══ Data in this exercise

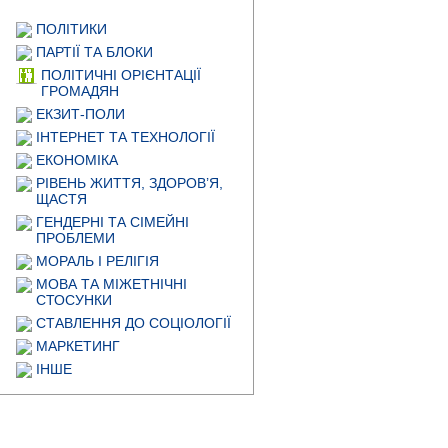
ПОЛІТИКИ
ПАРТІЇ ТА БЛОКИ
ПОЛІТИЧНІ ОРІЄНТАЦІЇ
ГРОМАДЯН
ЕКЗИТ-ПОЛИ
ІНТЕРНЕТ ТА ТЕХНОЛОГІЇ
ЕКОНОМІКА
РІВЕНЬ ЖИТТЯ, ЗДОРОВ’Я,
ЩАСТЯ
ГЕНДЕРНІ ТА СІМЕЙНІ
ПРОБЛЕМИ
МОРАЛЬ І РЕЛІГІЯ
МОВА ТА МІЖЕТНІЧНІ
СТОСУНКИ
СТАВЛЕННЯ ДО СОЦІОЛОГІЇ
МАРКЕТИНГ
ІНШЕ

════

__Prompt__
Output every line of the listing above as a JSON list of strings, one string per line, skipping blank lines and leaving out the pictures.

__Your response__
[
  "ПОЛІТИКИ",
  "ПАРТІЇ ТА БЛОКИ",
  "ПОЛІТИЧНІ ОРІЄНТАЦІЇ",
  "ГРОМАДЯН",
  "ЕКЗИТ-ПОЛИ",
  "ІНТЕРНЕТ ТА ТЕХНОЛОГІЇ",
  "ЕКОНОМІКА",
  "РІВЕНЬ ЖИТТЯ, ЗДОРОВ’Я,",
  "ЩАСТЯ",
  "ГЕНДЕРНІ ТА СІМЕЙНІ",
  "ПРОБЛЕМИ",
  "МОРАЛЬ І РЕЛІГІЯ",
  "МОВА ТА МІЖЕТНІЧНІ",
  "СТОСУНКИ",
  "СТАВЛЕННЯ ДО СОЦІОЛОГІЇ",
  "МАРКЕТИНГ",
  "ІНШЕ"
]